Edgewood High School has been using extended-learning days for about four years, and there have been a variety of opinions on them. The school has seven 45-minute periods on Mondays, Tuesdays, and Fridays, but on Wednesdays and Thursdays, it goes with a block schedule. On Wednesdays, students go to their second, fourth, and sixth period classes for 90 minutes each, along with 55 minutes of homeroom in the morning. On Thursdays, students go to their first, third, fifth, and seventh period classes for 90 minutes each, without homeroom in the morning. While this schedule works for some, others would prefer an alternative schedule.

“It’s harder in the fact of trying to take teenagers with short attention spans and do four or five things in an hour and a half,” geography teacher Mr. Lee said.

According to an article on owlcation.com, at most, students have attention spans of about 22 minutes, over four times less than what the extended-learning periods require. However, there have been some contradictions to this.

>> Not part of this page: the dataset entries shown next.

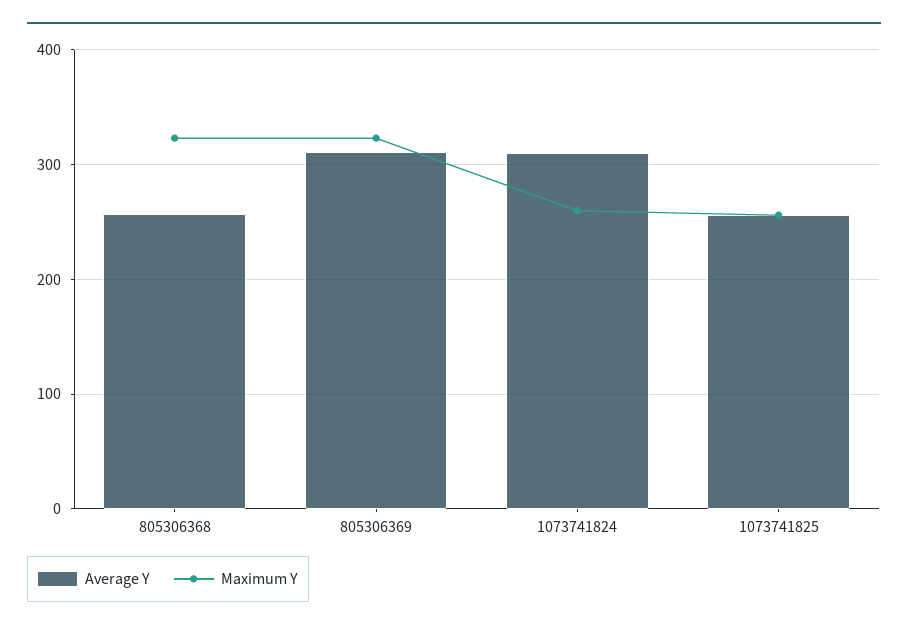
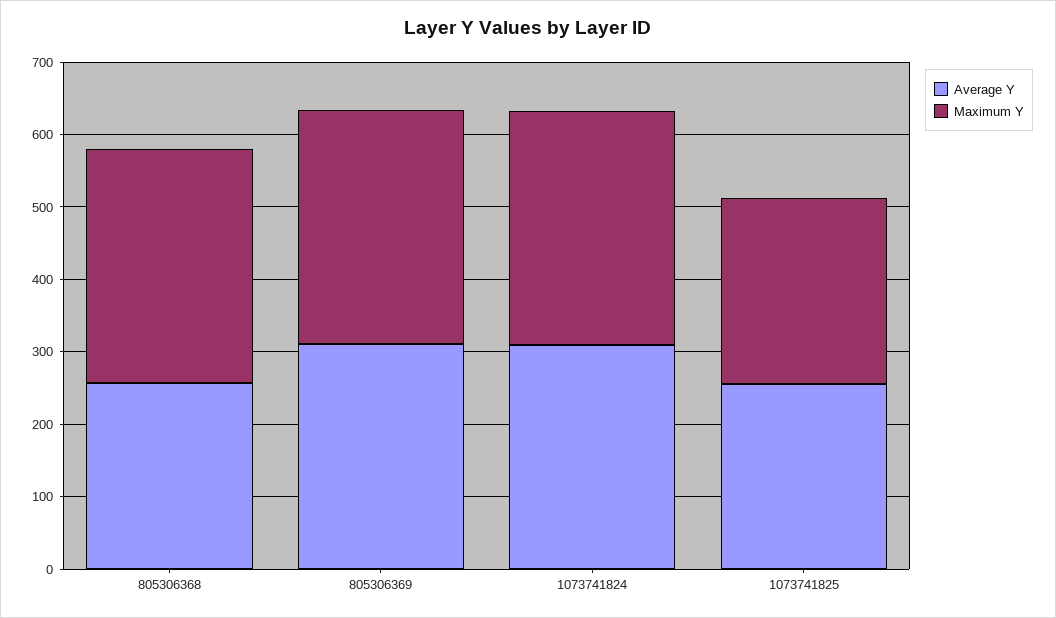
  {
    "Average Y": {
      "805306368": 260,
      "805306369": 310,
      "1073741824": 310,
      "1073741825": 260
    },
    "Maximum Y": {
      "805306368": 320,
      "805306369": 320,
-     "1073741824": 260,
+     "1073741824": 320,
      "1073741825": 260
    }
  }

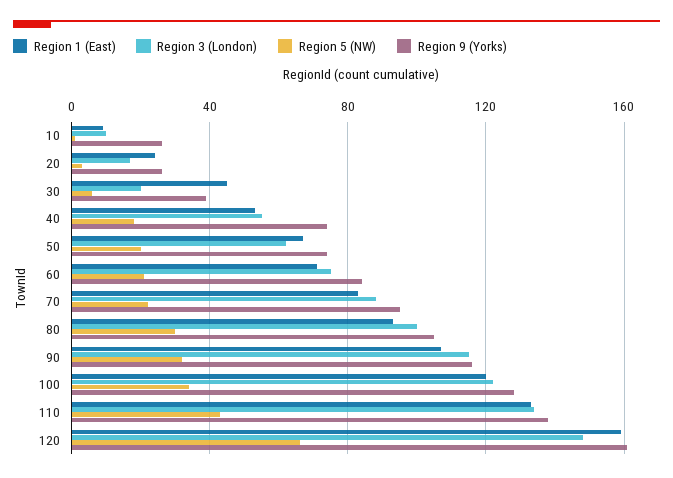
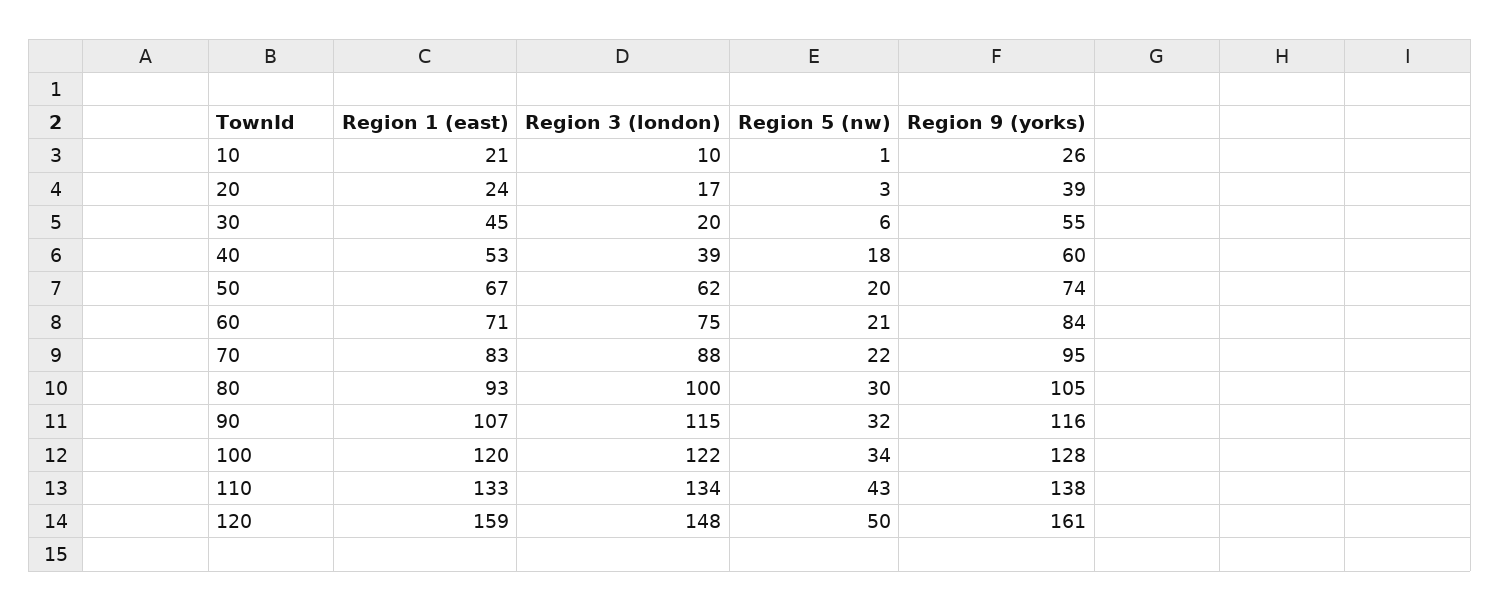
  {
    "Region 1 (East)": {
-     "10": 10,
+     "10": 21,
      "20": 24,
      "30": 45,
      "40": 53,
      "50": 67,
      "60": 71,
      "70": 83,
      "80": 93,
      "90": 107,
      "100": 120,
      "110": 133,
      "120": 159
    },
    "Region 3 (London)": {
      "10": 10,
      "20": 17,
      "30": 20,
-     "40": 55,
+     "40": 39,
      "50": 62,
      "60": 75,
      "70": 88,
      "80": 100,
      "90": 115,
      "100": 122,
      "110": 134,
      "120": 148
    },
    "Region 5 (NW)": {
      "10": 1,
      "20": 3,
      "30": 6,
      "40": 18,
      "50": 20,
      "60": 21,
      "70": 22,
      "80": 30,
      "90": 32,
      "100": 34,
      "110": 43,
-     "120": 65
+     "120": 50
    },
    "Region 9 (Yorks)": {
      "10": 26,
-     "20": 25,
+     "20": 39,
-     "30": 40,
+     "30": 55,
-     "40": 75,
+     "40": 60,
      "50": 74,
      "60": 84,
      "70": 95,
      "80": 105,
      "90": 116,
      "100": 128,
      "110": 138,
      "120": 161
    }
  }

“It was pretty clear that in some subjects, you could not sustain deep discussions or extensive labs and lessons in a 45 or 50 minute period, so there was always a yearning, among some departments and teachers, for longer periods,” English teacher Mr. Brewer said.

Mrs. VanAllen, another English teacher, had a similar belief and thought that it would be hard to cover all the material, and students “would have a hard time getting a project done in a 45-minute period.” Therefore, in certain classes, such as science and English, 90 minutes can be needed to get things done.

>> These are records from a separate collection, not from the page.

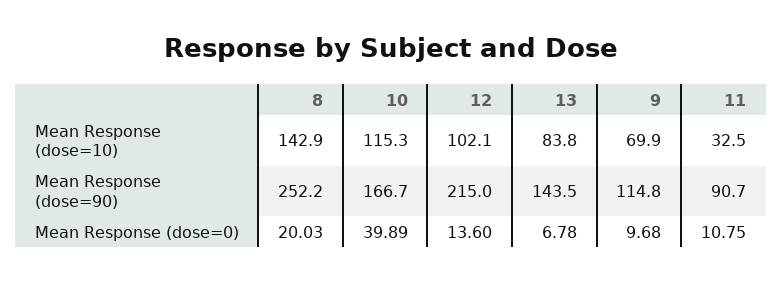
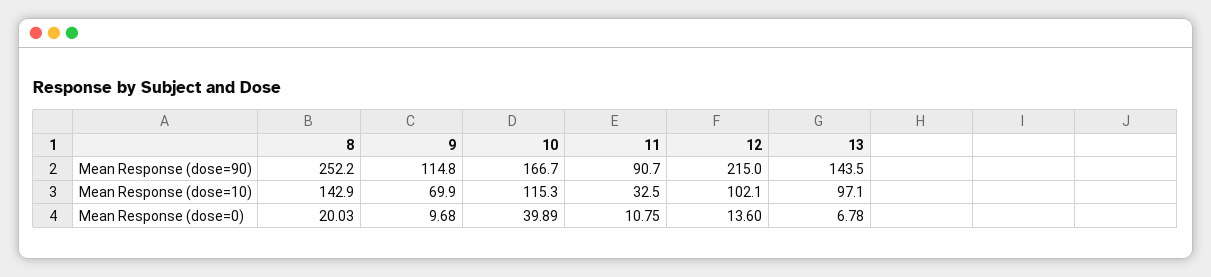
  {
    "8": {
      "Mean Response (dose=10)": 142.9,
      "Mean Response (dose=90)": 252.2,
      "Mean Response (dose=0)": 20.03
    },
    "10": {
      "Mean Response (dose=10)": 115.3,
      "Mean Response (dose=90)": 166.7,
      "Mean Response (dose=0)": 39.89
    },
    "12": {
      "Mean Response (dose=10)": 102.1,
      "Mean Response (dose=90)": 215,
      "Mean Response (dose=0)": 13.6
    },
    "13": {
-     "Mean Response (dose=10)": 83.8,
+     "Mean Response (dose=10)": 97.1,
      "Mean Response (dose=90)": 143.5,
      "Mean Response (dose=0)": 6.78
    },
    "9": {
      "Mean Response (dose=10)": 69.9,
      "Mean Response (dose=90)": 114.8,
      "Mean Response (dose=0)": 9.68
    },
    "11": {
      "Mean Response (dose=10)": 32.5,
      "Mean Response (dose=90)": 90.7,
      "Mean Response (dose=0)": 10.75
    }
  }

Another aspect that comes into play for students and teachers alike is the 24-hour period in which they don’t see each other.

“For people like me, it’s really hard to go a day without a certain class because I end up forgetting some things that we learned, so it’s really difficult to try to remember it on the Friday [afterwards],” junior Megan Mishler said.

Spanish teacher Ms. Byers agreed and said, “I prefer to see my classes every day rather than having days off in between.”

An article on k12teacherstaffdevelopment.com said that repetition is important in the learning process, so the day that a student doesn’t see a teacher could cause difficulties. Although some don’t like the day in between, some teachers take the day as a positive.

“Maybe it’s because of psychological effects; I know there’s one day a week where we all get a break from each other,” Brewer said.

Senior Megan Higgins believes that the extended-learning days allow for her to separate her homework and get some sleep during the week. In other words, by having only three to four of her seven classes two days of the week, she has less homework than she would on a normal night. “I feel so relieved,” Higgins said, “because I can put off homework and focus on one specific class if needed.”

Students and teachers seem to have a range of opinions about the extended-learning days. “If there is no clear answer,” Brewer said, “compromise is important all around.”